Greater Harrisburg's Community Magazine

Beer Pioneer: This month, Appalachian Brewing Co. marks 20 years making craft suds.

It was the mid-1990s, and Harrisburg residents Jack Sproch and Shawn Gallagher were two local guys interested in starting a microbrewery.

At the time, this was a far-fetched idea, since Harrisburg restaurants were closing faster than they were opening, and nobody was really drinking anything but Miller and Bud.

So, Sproch booked a ski trip to Colorado for some respite and research, as the state was home to an emerging brewing culture. That’s where he met Artie Tafoya, owner of Heavenly Daze Brewery & Grill in Steamboat Springs. Tafoya was a restaurant veteran and self-taught microbrewer, so Sproch asked for advice and guidance for his idea.

Tafoya had started his brewery in 1988, a business borne out of a homebrewing hobby. But with a new idea on the table, he boldly uprooted himself from his home state of Colorado and relocated his entire family to Pennsylvania to help Sproch and Gallagher with their startup.

Regional Flare

The partners’ first objective was finding a building to house the business, a monumental task considering the amount of space large-scale brewing equipment requires.

The three discovered an abandoned warehouse, one of a string of forlorn industrial buildings along Cameron Street. At more than 100 years old, the Harrisburg Trolley Corp. building used to store parts for trolley repairs. It was next to a building, no longer standing, where the actual repairs took place. That the warehouse was still standing was itself a small miracle.

“The roof on this building had failed six or seven times, and it was in such disrepair,” Tafoya said. “But I told them it could work. They saw that vision, and I’m still amazed at all the work they did.”

That vision ultimately became the first location of the Appalachian Brewing Co., known locally and affectionately today as ABC.

It wasn’t without hard work. The 50,000-square-foot structure was a labor of love, taking nearly two years to rehabilitate. But in 1997, ABC finally opened its doors and gave the public here its first taste of local brews. At first, only the bottom portion of the building opened, serving beer and a limited menu that included salads and pizza. By time the building was renovated, the partners had limited resources, so there wasn’t much left for the restaurant portion, Tafoya said. But they managed to buy a pizza oven and make it work.

“People in the community gathered around us and carried us those first few years,” Tafoya said. “We were on the cutting edge, and we were investing in Harrisburg when so many weren’t.”

ABC’s Water Gap Wheat and Jolly Scot Scottish Ale are two of the original beer recipes and remain crowd favorites today. These beers also are a toast to the process that helped build the ABC menu of flagship and seasonal brews.
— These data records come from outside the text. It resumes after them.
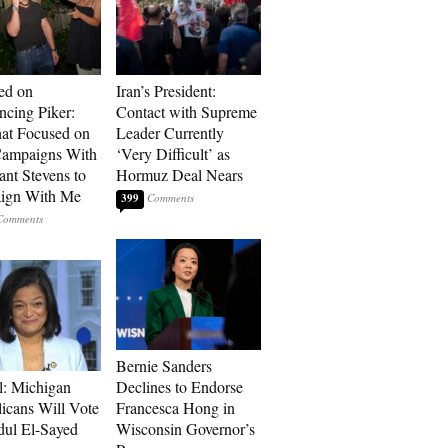
ed on
Iran’s President:
cing Piker:
Contact with Supreme
at Focused on
Leader Currently
ampaigns With
‘Very Difficult’ as
nt Stevens to
Hormuz Deal Nears
ign With Me
399
Bernie Sanders
l: Michigan
Declines to Endorse
icans Will Vote
Francesca Hong in
dul El-Sayed
Wisconsin Governor’s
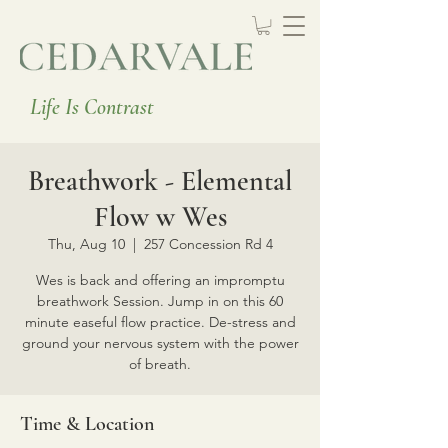
Life Is Contrast
Breathwork - Elemental
Flow w Wes
Thu, Aug 10
  |  
257 Concession Rd 4
Wes is back and offering an impromptu
breathwork Session. Jump in on this 60
minute easeful flow practice. De-stress and
ground your nervous system with the power
of breath.
Time & Location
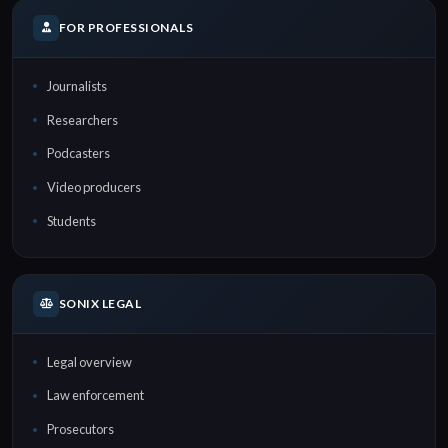
FOR PROFESSIONALS
Journalists
Researchers
Podcasters
Video producers
Students
SONIX LEGAL
Legal overview
Law enforcement
Prosecutors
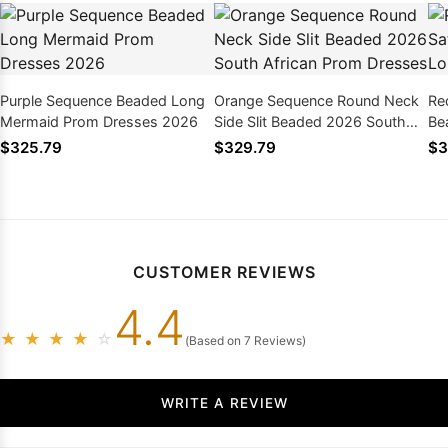
Purple Sequence Beaded Long
Orange Sequence Round Neck
Re
Mermaid Prom Dresses 2026
Side Slit Beaded 2026 South
Be
African Prom Dresses
Pr
$325.79
$329.79
$3
CUSTOMER REVIEWS
4.4
★
★
★
★
☆
(Based on 7 Reviews)
WRITE A REVIEW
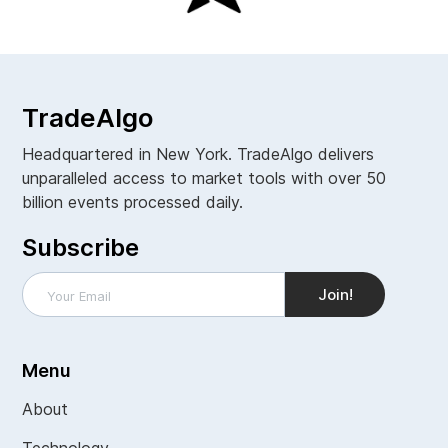
TradeAlgo
Headquartered in New York. TradeAlgo delivers
unparalleled access to market tools with over 50
billion events processed daily.
Subscribe
Menu
About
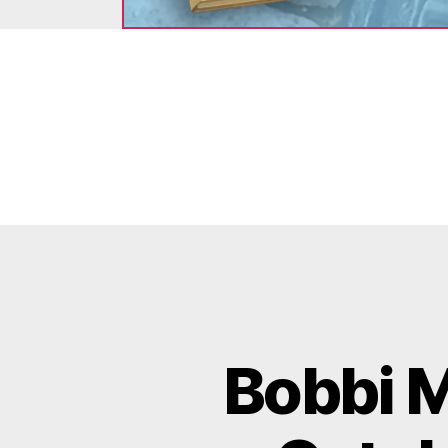
Bobbi M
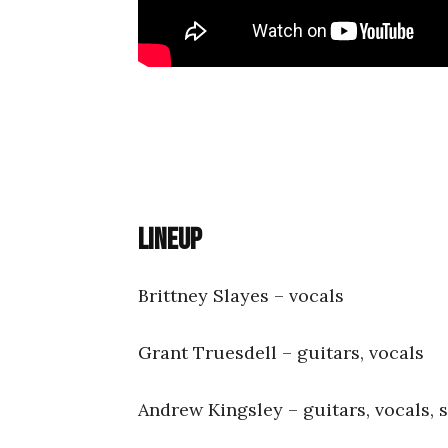
Lineup
Brittney Slayes – vocals
Grant Truesdell – guitars, vocals
Andrew Kingsley – guitars, vocals, 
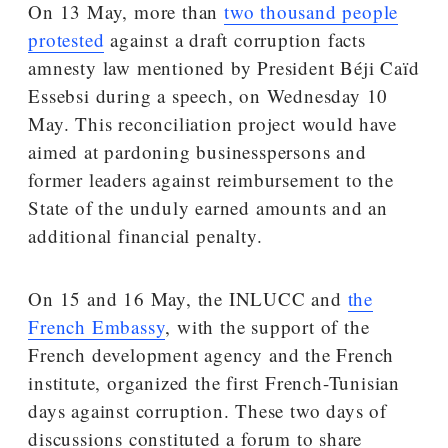
On 13 May, more than
two thousand people
protested
against a draft corruption facts
amnesty law mentioned by President Béji Caïd
Essebsi during a speech, on Wednesday 10
May. This reconciliation project would have
aimed at pardoning businesspersons and
former leaders against reimbursement to the
State of the unduly earned amounts and an
additional financial penalty.
On 15 and 16 May, the INLUCC and
the
French Embassy
, with the support of the
French development agency and the French
institute, organized the first French-Tunisian
days against corruption. These two days of
discussions constituted a forum to share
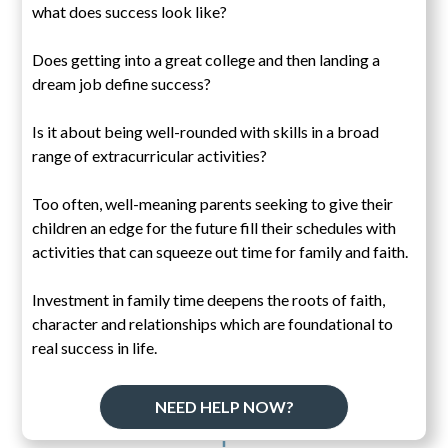
what does success look like?
Does getting into a great college and then landing a
dream job define success?
Is it about being well-rounded with skills in a broad
range of extracurricular activities?
Too often, well-meaning parents seeking to give their
children an edge for the future fill their schedules with
activities that can squeeze out time for family and faith.
Investment in family time deepens the roots of faith,
character and relationships which are foundational to
real success in life.
NEED HELP NOW?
“I always tried to develop beers for the places I was consulting,” said Tafoya. “You are never going to have the same tasting beer wherever you go because of the water, so you don’t always use the same ingredients. I always try to give the beer some regional flare when I am helping somebody out.”

Be Different

ABC may be celebrating two decades in Harrisburg, but it takes more than time to become an institution. It’s also about paying attention to customers as times change.

“The consumer has become so smart,” Tafoya said. “Beer drinkers are very educated. I can’t make something and just call it this or that. They know that a pilsner should be this way or an IPA should be that way. You have to be true to the customer and provide them with something different and interesting all the time.”

Since opening on Cameron Street, ABC has grown at that location and expanded to offer more eclectic beers, as well as music in the upstairs Abbey Bar. The flagship location also has numerous spaces for event bookings and an outdoor patio for enjoyment during milder weather—all of it a long way from that dilapidated warehouse. ABC has opened five additional locations throughout central Pennsylvania—in Mechanicsburg, Gettysburg Gateway, Gettysburg Battlefield, Collegeville and Lititz—with each offering visitors a unique experience tailored to the space.

To mark the brewery’s 20th anniversary month in May, ABC will host a number of events, beginning May 2, when there will specials every day. Among the features are old menu items at 1997 prices, buy-one-get-one burgers and free root beer floats. The month-long celebration pays homage to ABC’s endurance as the first brewpub of its kind in the Harrisburg area.

With two decades down, what do the next 20 years bring? The group has a plan.

“Soda has been our biggest venture, and its growth is limitless,” Tafoya said. “We have moved our (soda) manufacturing operation to our Mechanicsburg location to expand.”

The greater philosophy, though, remains unchanged from those early days, when, to most people, the term “craft beer” might just refer to drinking Coors Light on a boat.

“We always want to be different,” Tafoya said. “We never want to get stagnant.”